What strategies can improve detection of low-abundance AAGAB in tissues?

For detecting low levels of AAGAB in tissue samples:

• Antigen retrieval optimization: Test both TE buffer (pH 9.0) and citrate buffer (pH 6.0) to determine optimal conditions for your specific tissue .

• Signal amplification: Consider using tyramide signal amplification (TSA) or polymer detection systems to enhance signal without increasing background.
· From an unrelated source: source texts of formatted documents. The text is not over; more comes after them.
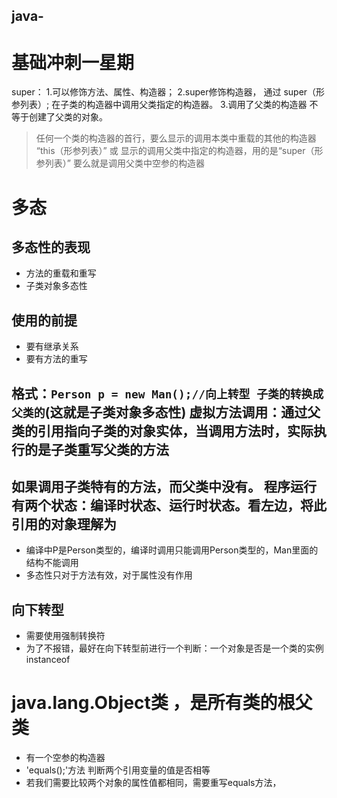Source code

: ## java-

# 基础冲刺一星期


super：
1.可以修饰方法、属性、构造器；
2.super修饰构造器， 通过 super（形参列表）;    在子类的构造器中调用父类指定的构造器。
3.调用了父类的构造器  不等于创建了父类的对象。
>任何一个类的构造器的首行，要么显示的调用本类中重载的其他的构造器   “this（形参列表）”   或    显示的调用父类中指定的构造器，用的是“super（形参列表）”   要么就是调用父类中空参的构造器

# 多态
## 多态性的表现
- 方法的重载和重写
- 子类对象多态性
## 使用的前提
- 要有继承关系
- 要有方法的重写
## 格式：`Person p = new Man();//向上转型 子类的转换成父类的`(这就是子类对象多态性)   虚拟方法调用：通过父类的引用指向子类的对象实体，当调用方法时，实际执行的是子类重写父类的方法
## 如果调用子类特有的方法，而父类中没有。 程序运行有两个状态：编译时状态、运行时状态。看左边，将此引用的对象理解为
- 编译中P是Person类型的，编译时调用只能调用Person类型的，Man里面的结构不能调用
- 多态性只对于方法有效，对于属性没有作用
## 向下转型
- 需要使用强制转换符
- 为了不报错，最好在向下转型前进行一个判断：一个对象是否是一个类的实例instanceof

# java.lang.Object类 ，是所有类的根父类
- 有一个空参的构造器
- 'equals();'方法 判断两个引用变量的值是否相等
- 若我们需要比较两个对象的属性值都相同，需要重写equals方法，




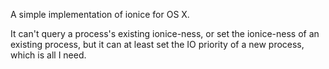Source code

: A simple implementation of ionice for OS X.

It can't query a process's existing ionice-ness, or set the
ionice-ness of an existing process, but it can at least set
the IO priority of a new process, which is all I need.
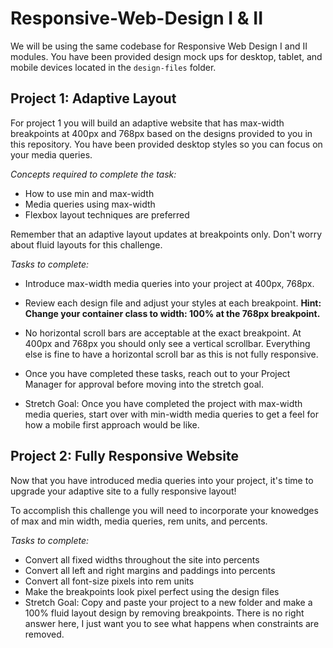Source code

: # Responsive-Web-Design I & II

We will be using the same codebase for Responsive Web Design I and II modules.  You have been provided design mock ups for desktop, tablet, and mobile devices located in the `design-files` folder.  

## Project 1: Adaptive Layout

For project 1 you will build an adaptive website that has max-width breakpoints at 400px and 768px based on the designs provided to you in this repository.  You have been provided desktop styles so you can focus on your media queries.

*Concepts required to complete the task:*
* How to use min and max-width
* Media queries using max-width
* Flexbox layout techniques are preferred

Remember that an adaptive layout updates at breakpoints only.  Don't worry about fluid layouts for this challenge.

*Tasks to complete:*
* Introduce max-width media queries into your project at 400px, 768px.  
* Review each design file and adjust your styles at each breakpoint. **Hint: Change your container class to width: 100% at the 768px breakpoint.**
* No horizontal scroll bars are acceptable at the exact breakpoint.  At 400px and 768px you should only see a vertical scrollbar.  Everything else is fine to have a horizontal scroll bar as this is not fully responsive.

* Once you have completed these tasks, reach out to your Project Manager for approval before moving into the stretch goal.

* Stretch Goal: Once you have completed the project with max-width media queries, start over with min-width media queries to get a feel for how a mobile first approach would be like.


## Project 2: Fully Responsive Website

Now that you have introduced media queries into your project, it's time to upgrade your adaptive site to a fully responsive layout!  

To accomplish this challenge you will need to incorporate your knowedges of max and min width, media queries, rem units, and percents.

*Tasks to complete:*
* Convert all fixed widths throughout the site into percents
* Convert all left and right margins and paddings into percents
* Convert all font-size pixels into rem units
* Make the breakpoints look pixel perfect using the design files
* Stretch Goal: Copy and paste your project to a new folder and make a 100% fluid layout design by removing breakpoints.  There is no right answer here, I just want you to see what happens when constraints are removed.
• Tissue selection and processing: Use freshly fixed tissues when possible, as overfixation can mask epitopes. For AAGAB studies, thymus tissue has been reported as a reliable positive control .

• Concentration methods: For protein lysates with low AAGAB expression, consider immunoprecipitation prior to western blotting to concentrate the target protein.

• Alternative detection methods: In cases where traditional IHC yields insufficient results, consider RNAscope® or BaseScope™ assays to detect AAGAB mRNA as a proxy for protein expression.